My Baltimore County experience is a weird version of this. My boss would have never written the kind of radical recommendations I made in the plan, recommendations that were ultimately passed in separately legislation and also approved with the plan.
BUT, she helped tweak the recommendations to make them better, helped me figure out the problems by answering my questions with her deep knowledge about some of the processes (like capital budgeting) and now that the ordinance was passed she's helping to move the process of implementation and system change along.
Now that it's "the law" and "the policy" she's pushing it forward, but she would have never "stepped out" and laid out that course of action.
by Richard Layman on Feb 7, 2013 6:39 pm • link • report
Can't say I disagree with the general tenor of your comments. We shouldn't excuse gross incompetence. But newly implemented complex systems are going to fail. The only way to not fail is to not do anything. The idea (proposed above) that government should ignore any initiative that's not guaranteed a 100% success rate is just a recipe for larger failure.
(Software's a good example, where more than a half century in, failure is still the default mode of software development. Is that because all software developers are incompetent or corrupt? No, it's because there's no alternative.)

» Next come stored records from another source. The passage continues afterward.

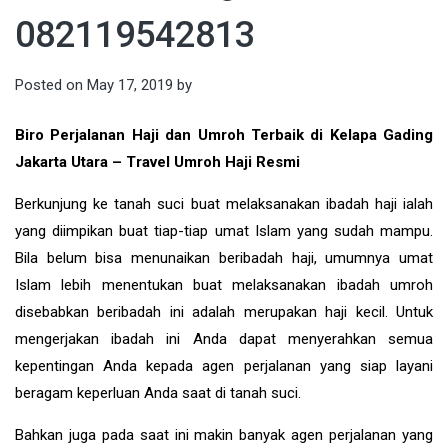
082119542813
Posted on
May 17, 2019
by
Biro Perjalanan Haji dan Umroh Terbaik di Kelapa Gading
Jakarta Utara – Travel Umroh Haji Resmi
Berkunjung ke tanah suci buat melaksanakan ibadah haji ialah
yang diimpikan buat tiap-tiap umat Islam yang sudah mampu.
Bila belum bisa menunaikan beribadah haji, umumnya umat
Islam lebih menentukan buat melaksanakan ibadah umroh
disebabkan beribadah ini adalah merupakan haji kecil. Untuk
mengerjakan ibadah ini Anda dapat menyerahkan semua
kepentingan Anda kepada agen perjalanan yang siap layani
beragam keperluan Anda saat di tanah suci.
Bahkan juga pada saat ini makin banyak agen perjalanan yang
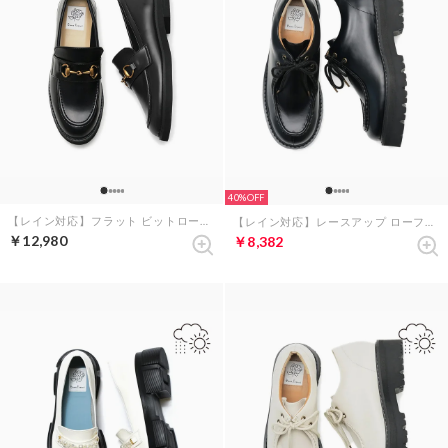
40%
【レイン対応】フラット ビットローファー （ブラック エナメル）
【レイン対応】レースアップ ローファー（ブラック エナメル）
￥12,980
￥8,382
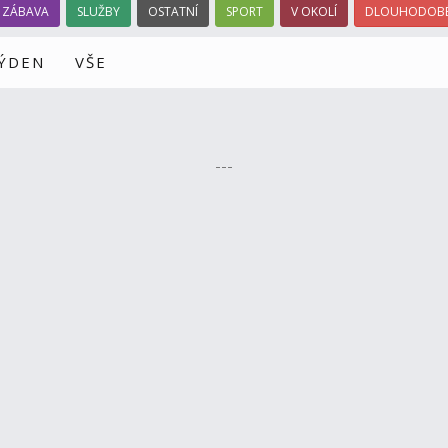
ZÁBAVA
SLUŽBY
OSTATNÍ
SPORT
V OKOLÍ
DLOUHODOBÉ
TÝDEN
VŠE
---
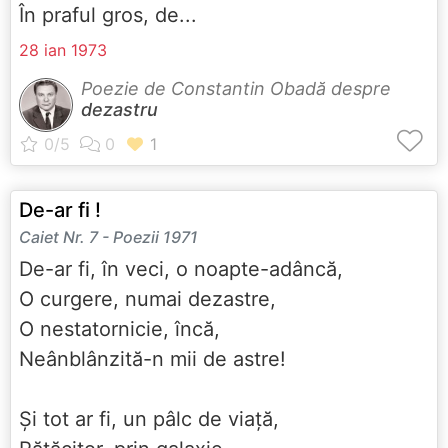
În praful gros, de...
28 ian 1973
Poezie de Constantin Obadă despre
dezastru
De-ar fi !
Caiet Nr. 7 - Poezii 1971
De-ar fi, în veci, o noapte-adâncă,
O curgere, numai dezastre,
O nestatornicie, încă,
Neânblânzită-n mii de astre!
Și tot ar fi, un pâlc de viață,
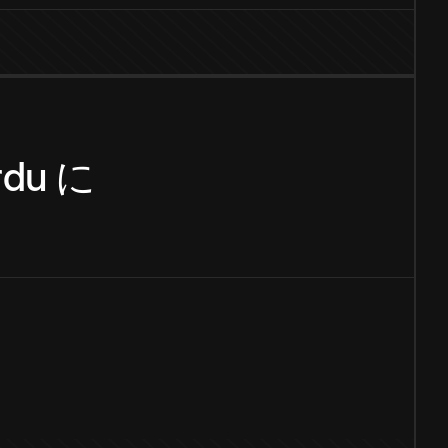
rdu
に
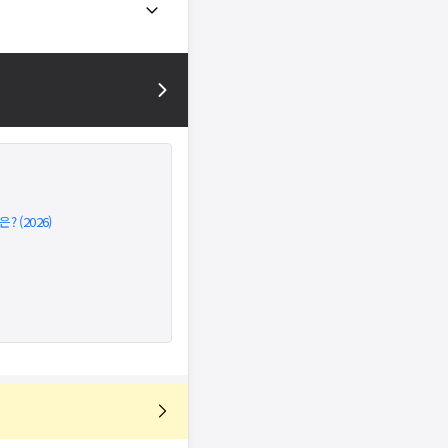
 (2026)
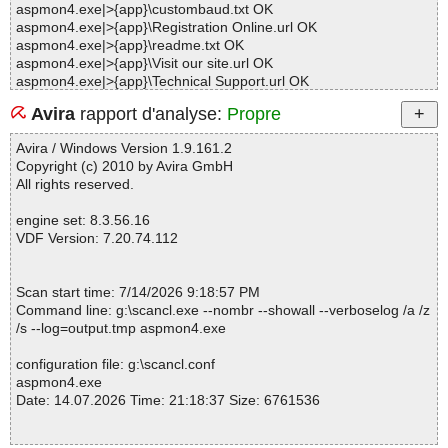
aspmon4.exe|>{app}\custombaud.txt OK
aspmon4.exe|>{app}\Registration Online.url OK
aspmon4.exe|>{app}\readme.txt OK
aspmon4.exe|>{app}\Visit our site.url OK
aspmon4.exe|>{app}\Technical Support.url OK
aspmon4.exe|>{app}\Mail.url OK
Avira
rapport d'analyse:
Propre
aspmon4.exe|>{app}\file_id.diz OK
aspmon4.exe|>{app}\aspmon.chm|>#IDXHDR OK
Avira / Windows Version 1.9.161.2
aspmon4.exe|>{app}\aspmon.chm|>#IVB OK
Copyright (c) 2010 by Avira GmbH
aspmon4.exe|>{app}\aspmon.chm|>#STRINGS OK
All rights reserved.
aspmon4.exe|>{app}\aspmon.chm|>#SYSTEM OK
aspmon4.exe|>{app}\aspmon.chm|>#TOPICS OK
engine set: 8.3.56.16
aspmon4.exe|>{app}\aspmon.chm|>#URLSTR OK
VDF Version: 7.20.74.112
aspmon4.exe|>{app}\aspmon.chm|>#URLTBL OK
aspmon4.exe|>{app}\aspmon.chm|>#WINDOWS OK
aspmon4.exe|>{app}\aspmon.chm|>$FIftiMain OK
Scan start time: 7/14/2026 9:18:57 PM
aspmon4.exe|>{app}\aspmon.chm|>$OBJINST OK
Command line: g:\scancl.exe --nombr --showall --verboselog /a /z
aspmon4.exe|>{app}\aspmon.chm|>$WWAssociativeLinks\BTree
/s --log=output.tmp aspmon4.exe
OK
aspmon4.exe|>{app}\aspmon.chm|>$WWAssociativeLinks\Data O
configuration file: g:\scancl.conf
K
aspmon4.exe
aspmon4.exe|>{app}\aspmon.chm|>$WWAssociativeLinks\Map O
Date: 14.07.2026 Time: 21:18:37 Size: 6761536
K
aspmon4.exe|>{app}\aspmon.chm|>$WWAssociativeLinks\Proper
ty OK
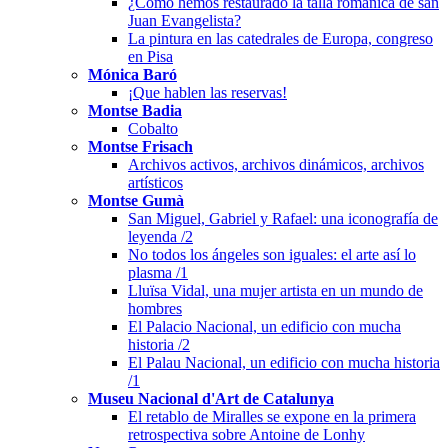
¿Cómo hemos restaurado la talla románica de san
Juan Evangelista?
La pintura en las catedrales de Europa, congreso
en Pisa
Mónica Baró
¡Que hablen las reservas!
Montse Badia
Cobalto
Montse Frisach
Archivos activos, archivos dinámicos, archivos
artísticos
Montse Gumà
San Miguel, Gabriel y Rafael: una iconografía de
leyenda /2
No todos los ángeles son iguales: el arte así lo
plasma /1
Lluïsa Vidal, una mujer artista en un mundo de
hombres
El Palacio Nacional, un edificio con mucha
historia /2
El Palau Nacional, un edificio con mucha historia
/1
Museu Nacional d'Art de Catalunya
El retablo de Miralles se expone en la primera
retrospectiva sobre Antoine de Lonhy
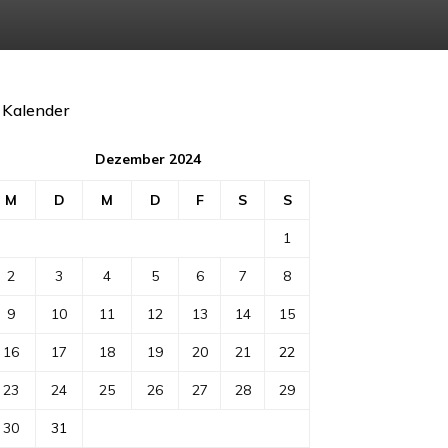
Kalender
Dezember 2024
M
D
M
D
F
S
S
1
2
3
4
5
6
7
8
9
10
11
12
13
14
15
16
17
18
19
20
21
22
23
24
25
26
27
28
29
30
31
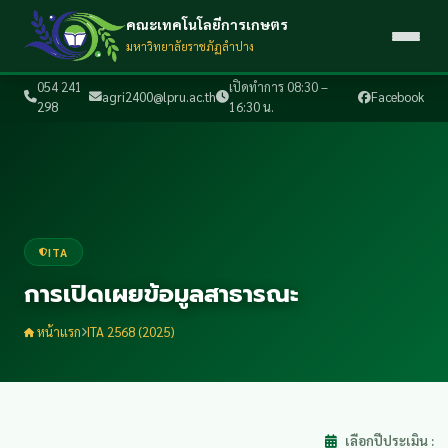
คณะเทคโนโลยีการเกษตร
มหาวิทยาลัยราชภัฏลำปาง
054 241
เปิดทำการ 08:30 –
agri2400@lpru.ac.th
Facebook
298
16:30 น.
ITA
การเปิดเผยข้อมูลสาธารณะ
หน้าแรก
ITA 2568 (2025)
เลือกปีประเมิน :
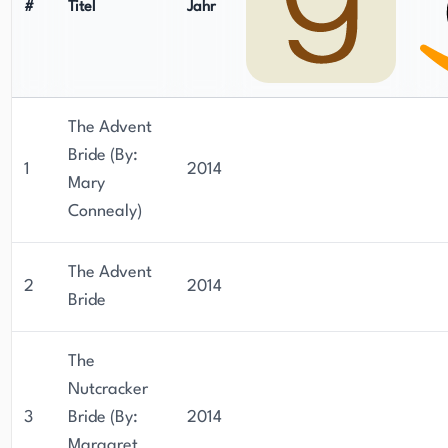
#
Titel
Jahr
The Advent
Bride (By:
1
2014
Mary
Connealy)
The Advent
2
2014
Bride
The
Nutcracker
3
Bride (By:
2014
Margaret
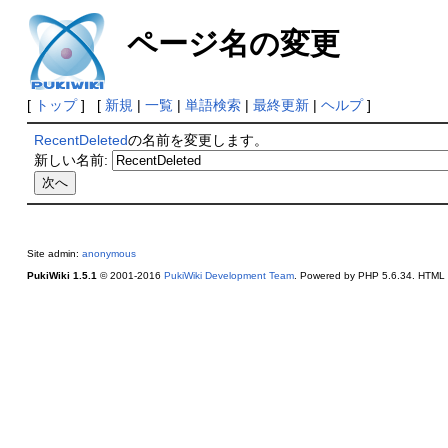
ページ名の変更
[
トップ
] [
新規
|
一覧
|
単語検索
|
最終更新
|
ヘルプ
]
RecentDeleted
の名前を変更します。
新しい名前:
Site admin:
anonymous
PukiWiki 1.5.1
© 2001-2016
PukiWiki Development Team
. Powered by PHP 5.6.34. HTML c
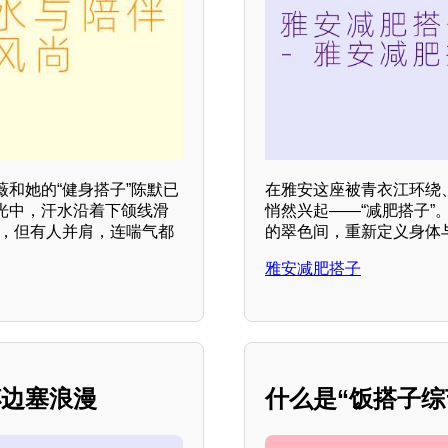
和她的“健身搭子”陈默已
在雅安这座被青衣江环绕
光中，汗水沿着下颌线滑
悄然兴起——“减肥搭子
难，但有人并肩，连喘气都
的翠色间，重新定义身体
雅安减肥搭子
杯边塞浪漫
什么是“饭搭子综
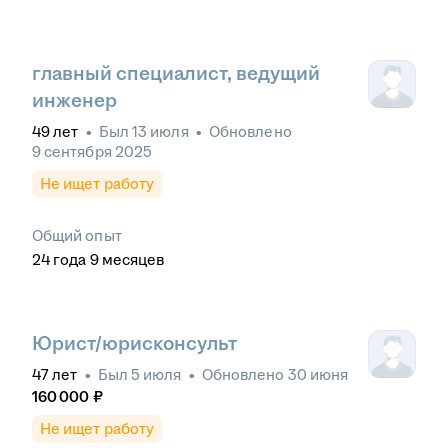
главный специалист, ведущий
инженер
49
лет
•
Был
13 июля
•
Обновлено
9 сентября 2025
Не ищет работу
Общий опыт
24
года
9
месяцев
Юрист/юрисконсульт
47
лет
•
Был
5 июля
•
Обновлено
30 июня
160 000
₽
Не ищет работу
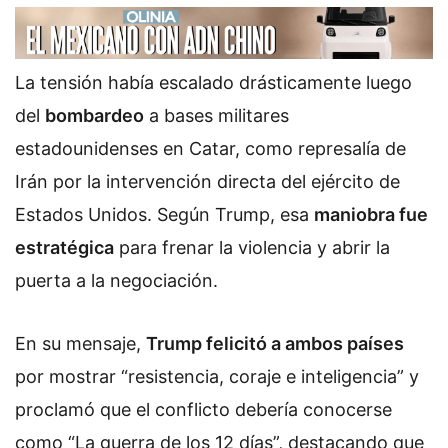
La tensión había escalado drásticamente luego
del
bombardeo
a bases militares
estadounidenses en Catar, como represalía de
Irán por la intervención directa del ejército de
Estados Unidos. Según Trump, esa
maniobra fue
estratégica
para frenar la violencia y abrir la
puerta a la negociación.
En su mensaje,
Trump felicitó a ambos países
por mostrar “resistencia, coraje e inteligencia” y
proclamó que el conflicto debería conocerse
como “La guerra de los 12 días”, destacando que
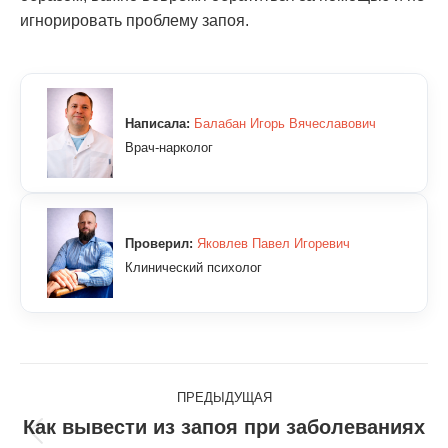
игнорировать проблему запоя.
Написала:
Балабан Игорь Вячеславович
Врач-нарколог
Проверил:
Яковлев Павел Игоревич
Клинический психолог
Навигация
ПРЕДЫДУЩАЯ
по
Как вывести из запоя при заболеваниях
Предыдущая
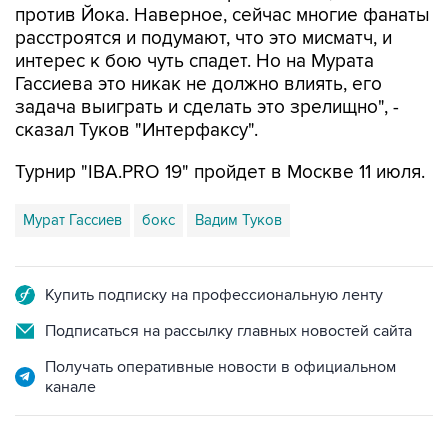
против Йока. Наверное, сейчас многие фанаты
расстроятся и подумают, что это мисматч, и
интерес к бою чуть спадет. Но на Мурата
Гассиева это никак не должно влиять, его
задача выиграть и сделать это зрелищно", -
сказал Туков "Интерфаксу".
Турнир "IBA.PRO 19" пройдет в Москве 11 июля.
Мурат Гассиев
бокс
Вадим Туков
Купить подписку на профессиональную ленту
Подписаться на рассылку главных новостей сайта
Получать оперативные новости в официальном
канале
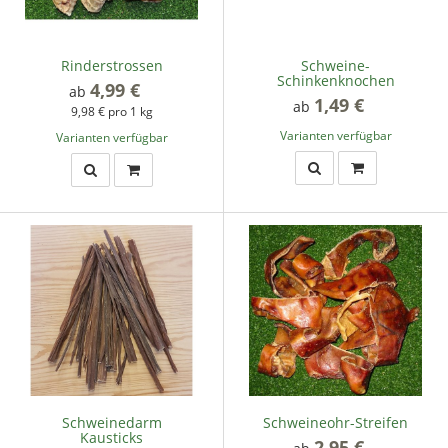
Rinderstrossen
Schweine-
Schinkenknochen
4,99 €
*
ab
1,49 €
*
ab
9,98 € pro 1 kg
Varianten verfügbar
Varianten verfügbar
Schweinedarm
Schweineohr-Streifen
Kausticks
2,95 €
*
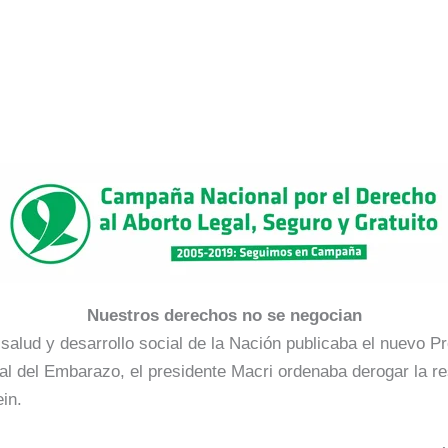
Nuestros derechos no se negocian
salud y desarrollo social de la Nación publicaba el nuevo Pro
al del Embarazo, el presidente Macri ordenaba derogar la res
ein.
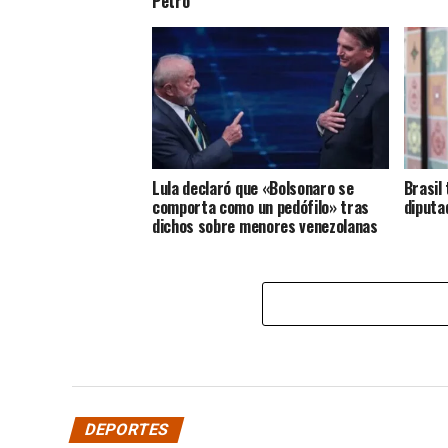
Petro
Lula declaró que «Bolsonaro se
Brasil
comporta como un pedófilo» tras
diputa
dichos sobre menores venezolanas
DEPORTES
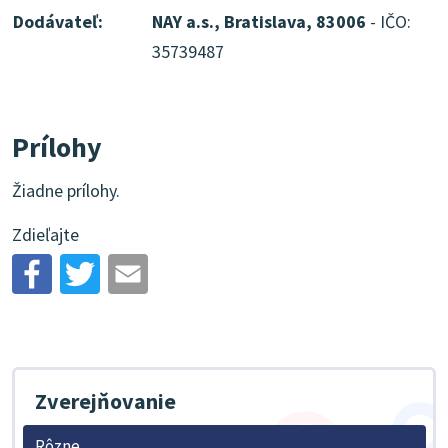
Dodávateľ:
NAY a.s., Bratislava, 83006
- IČO:
35739487
Prílohy
Žiadne prílohy.
Zdieľajte
Zverejňovanie
Rôzne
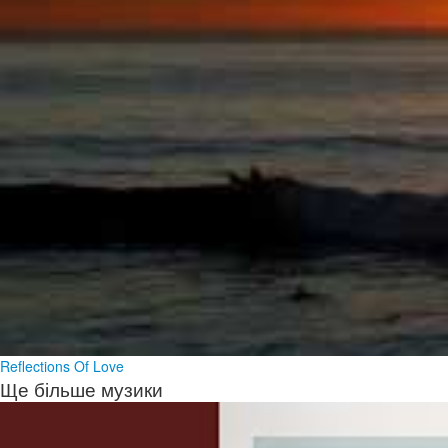
Reflections Of Love
Ще більше музики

by oboe on Feb 7, 2013 6:57 pm • link • report
I just want to point out that there is failure and then there is failure. Failure to safely operate a system is indeed unacceptable.
That's not what we're talking about here, however - we're talking about risk aversion to minor policy changes. The decision to a) try SmartBike and b) pull the plug on it are completely different kinds of risks than the risks that Metro was taking prior to the Red Line crash, or from the systemic failures evident in the Space Shuttle crash - already a much riskier business.
Instead, we're talking about risk in the investment sense. And nobody is celebrating failure here - that's not what is meant when arguing we should take more risks.
by Alex B. on Feb 7, 2013 8:35 pm • link • report
by Ms. D on Feb 7, 2013 11:34 pm • link • report
Another of my jokes is that because DC is the national capital, it defines prima facie, whatever it does as "world class". Too frequently it is far from it. I have higher standards and expectations.
And people who point to the failure as a price of innovation people are right, but too often it's used to glaze over and direct attention away from everyday failure because the processes are underdeveloped and/or flawed, and the agencies haven't stepped up to try to change this. (Land use planning, zoning, transportation planning, transit planning, parks planning, schools planning, are all areas where this is a particular problem.)